## Working data

....

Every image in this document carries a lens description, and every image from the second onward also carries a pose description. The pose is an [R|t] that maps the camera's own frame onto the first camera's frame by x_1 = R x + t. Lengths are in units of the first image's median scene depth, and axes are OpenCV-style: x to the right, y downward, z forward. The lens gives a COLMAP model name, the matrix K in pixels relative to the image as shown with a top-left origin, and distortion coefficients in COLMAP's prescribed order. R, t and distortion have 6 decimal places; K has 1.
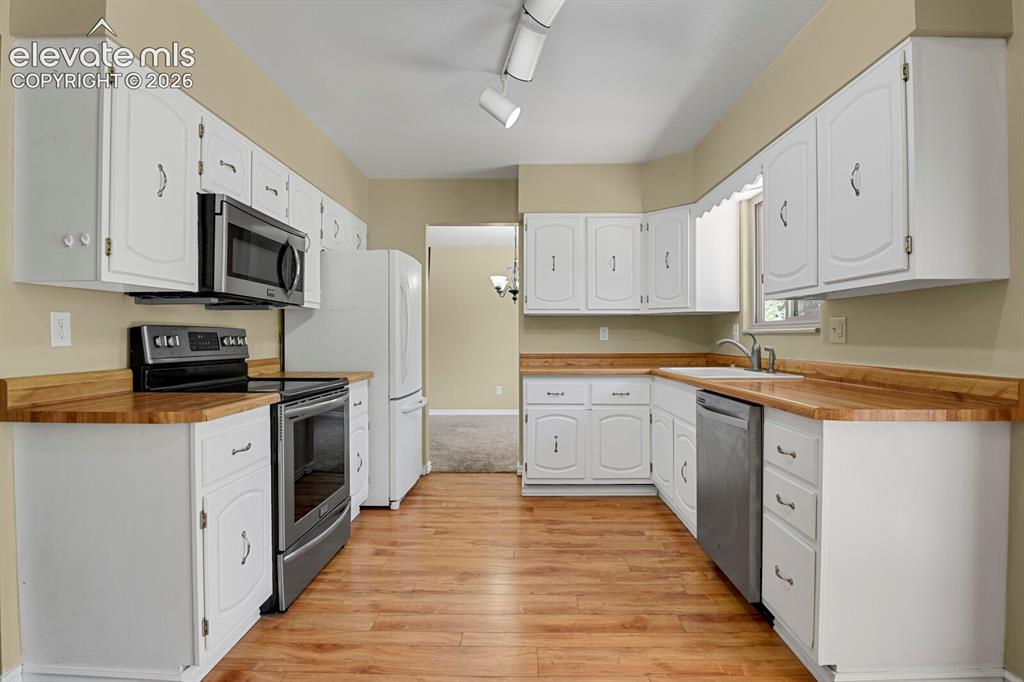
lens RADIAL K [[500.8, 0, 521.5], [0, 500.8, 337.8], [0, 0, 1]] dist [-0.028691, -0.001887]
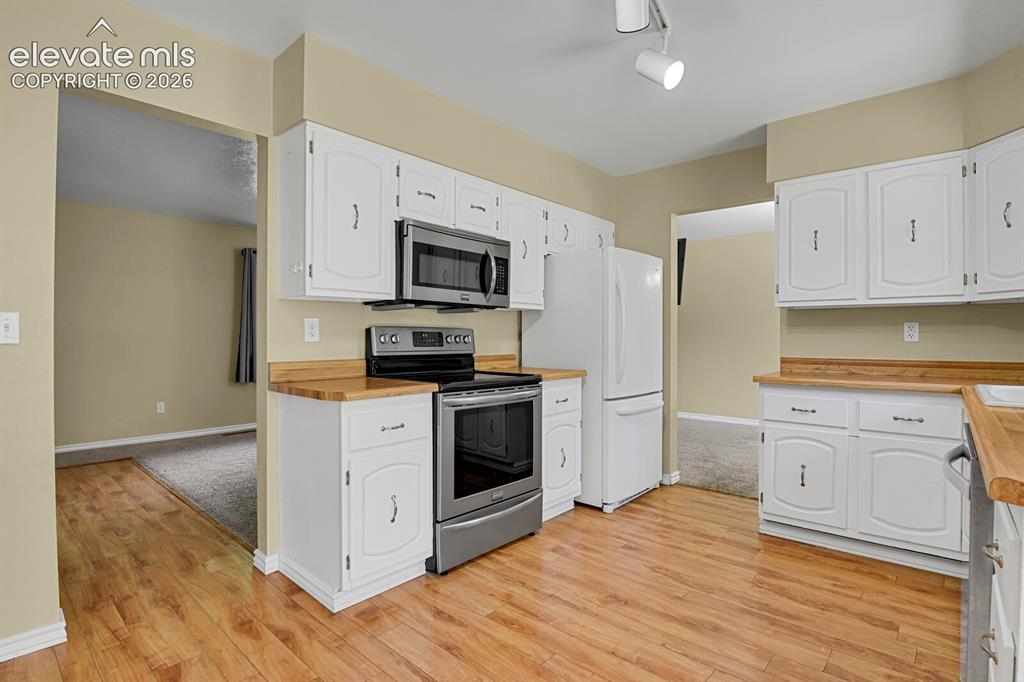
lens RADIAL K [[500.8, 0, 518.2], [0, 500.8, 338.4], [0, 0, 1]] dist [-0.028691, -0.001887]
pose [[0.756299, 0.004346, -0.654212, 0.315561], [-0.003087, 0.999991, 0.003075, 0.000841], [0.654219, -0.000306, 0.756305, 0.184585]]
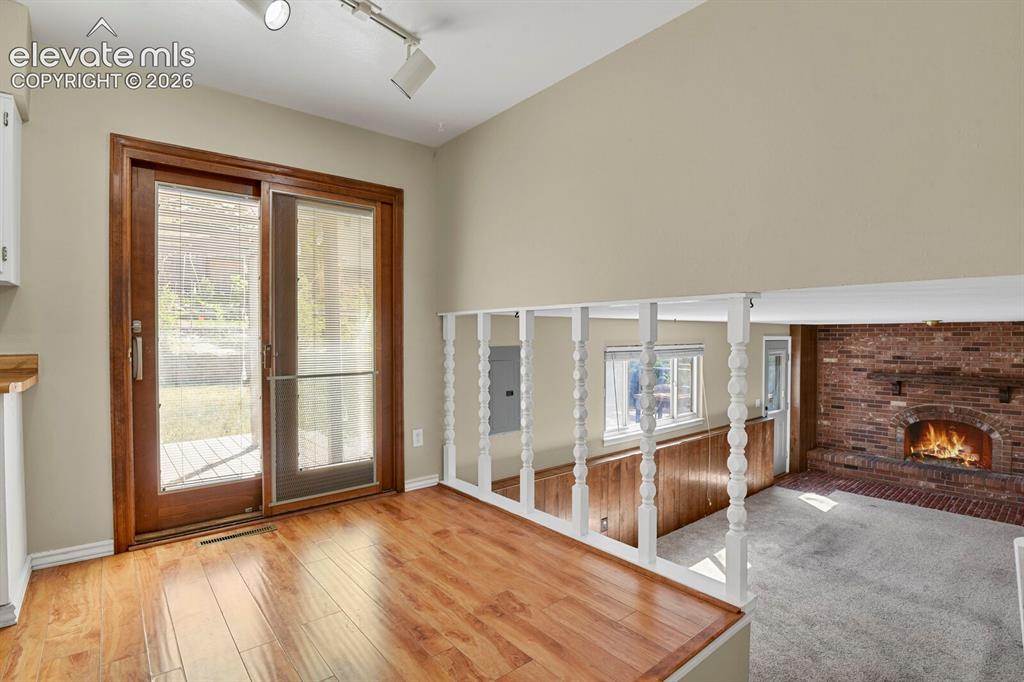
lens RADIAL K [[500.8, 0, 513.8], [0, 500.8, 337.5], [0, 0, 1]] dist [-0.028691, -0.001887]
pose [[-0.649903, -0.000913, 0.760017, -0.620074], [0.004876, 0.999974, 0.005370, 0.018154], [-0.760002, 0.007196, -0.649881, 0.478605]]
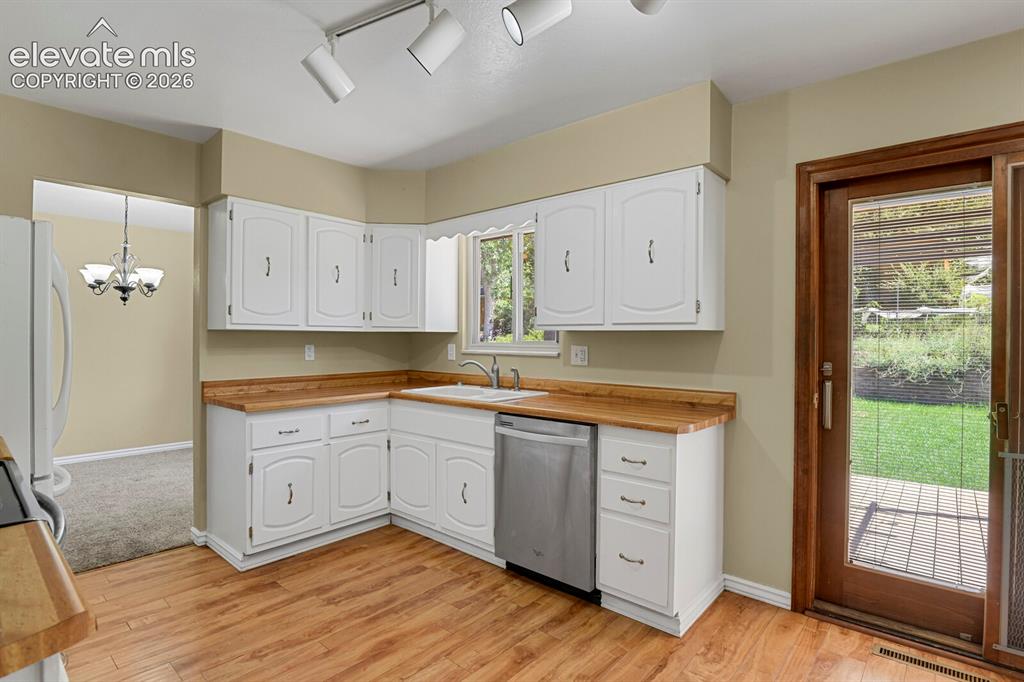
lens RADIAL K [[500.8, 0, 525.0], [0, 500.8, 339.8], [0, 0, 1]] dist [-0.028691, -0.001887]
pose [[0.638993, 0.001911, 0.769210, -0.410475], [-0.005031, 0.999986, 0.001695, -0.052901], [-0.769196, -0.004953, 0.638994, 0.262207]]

....

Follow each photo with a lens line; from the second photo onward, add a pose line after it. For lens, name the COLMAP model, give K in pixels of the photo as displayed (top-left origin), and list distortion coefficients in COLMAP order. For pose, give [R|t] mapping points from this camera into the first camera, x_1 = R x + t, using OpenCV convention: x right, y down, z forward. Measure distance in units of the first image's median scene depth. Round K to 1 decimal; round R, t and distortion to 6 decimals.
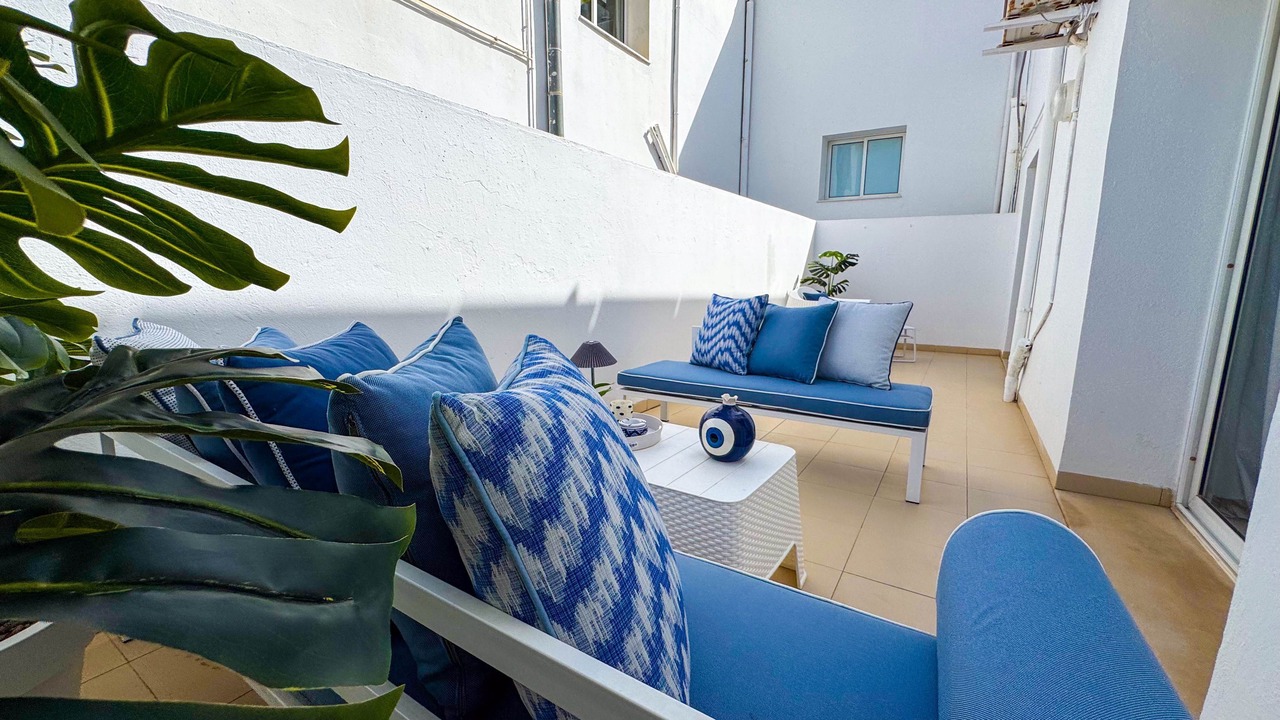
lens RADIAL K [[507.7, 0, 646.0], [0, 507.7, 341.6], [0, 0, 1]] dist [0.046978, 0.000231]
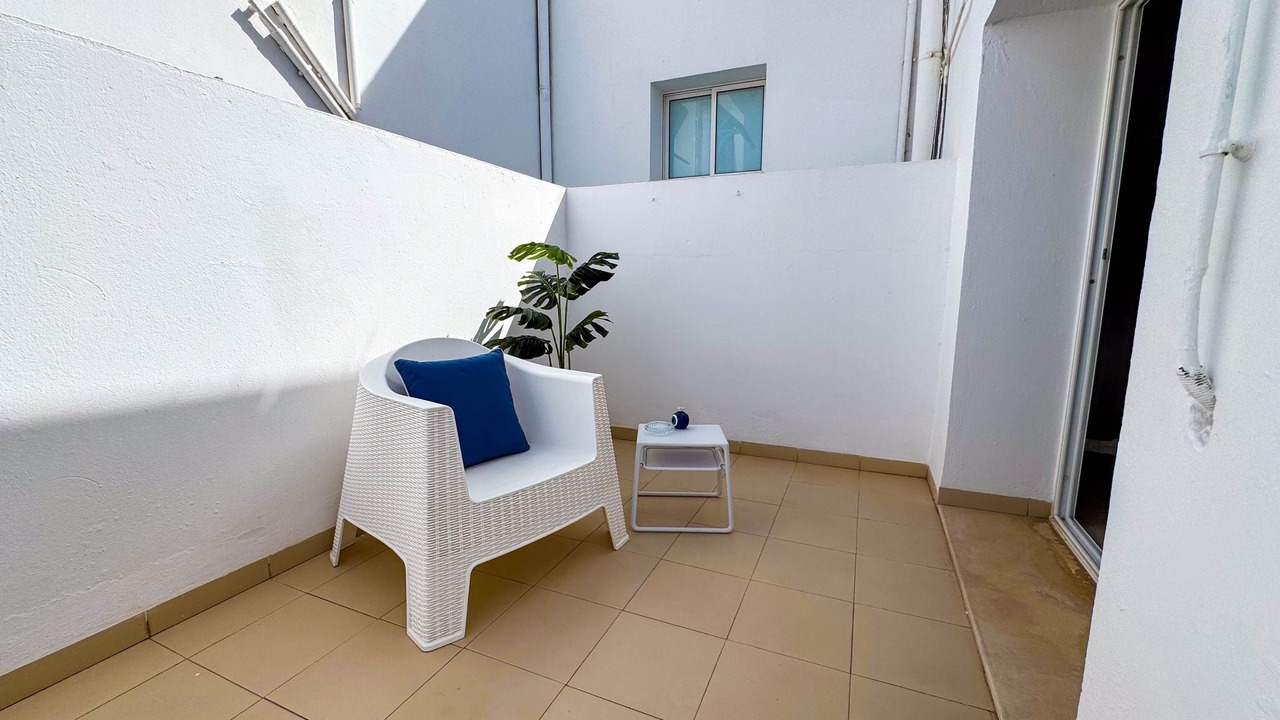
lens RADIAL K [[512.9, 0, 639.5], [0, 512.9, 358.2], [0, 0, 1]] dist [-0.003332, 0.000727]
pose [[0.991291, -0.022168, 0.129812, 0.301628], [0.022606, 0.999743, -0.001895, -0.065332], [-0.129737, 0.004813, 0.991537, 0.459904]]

....

## What needs to be done
Rewrite the lines from the one containing "Follow each photo" up to and including the one containing "0.004813, 0.991537, 0.459904]]", putting "pose record" in place of "pose line" and leaving everything else unchanged. Leave the pictures out of your answer.

## Task response
Follow each photo with a lens line; from the second photo onward, add a pose record after it. For lens, name the COLMAP model, give K in pixels of the photo as displayed (top-left origin), and list distortion coefficients in COLMAP order. For pose, give [R|t] mapping points from this camera into the first camera, x_1 = R x + t, using OpenCV convention: x right, y down, z forward. Measure distance in units of the first image's median scene depth. Round K to 1 decimal; round R, t and distortion to 6 decimals.
lens RADIAL K [[507.7, 0, 646.0], [0, 507.7, 341.6], [0, 0, 1]] dist [0.046978, 0.000231]
lens RADIAL K [[512.9, 0, 639.5], [0, 512.9, 358.2], [0, 0, 1]] dist [-0.003332, 0.000727]
pose [[0.991291, -0.022168, 0.129812, 0.301628], [0.022606, 0.999743, -0.001895, -0.065332], [-0.129737, 0.004813, 0.991537, 0.459904]]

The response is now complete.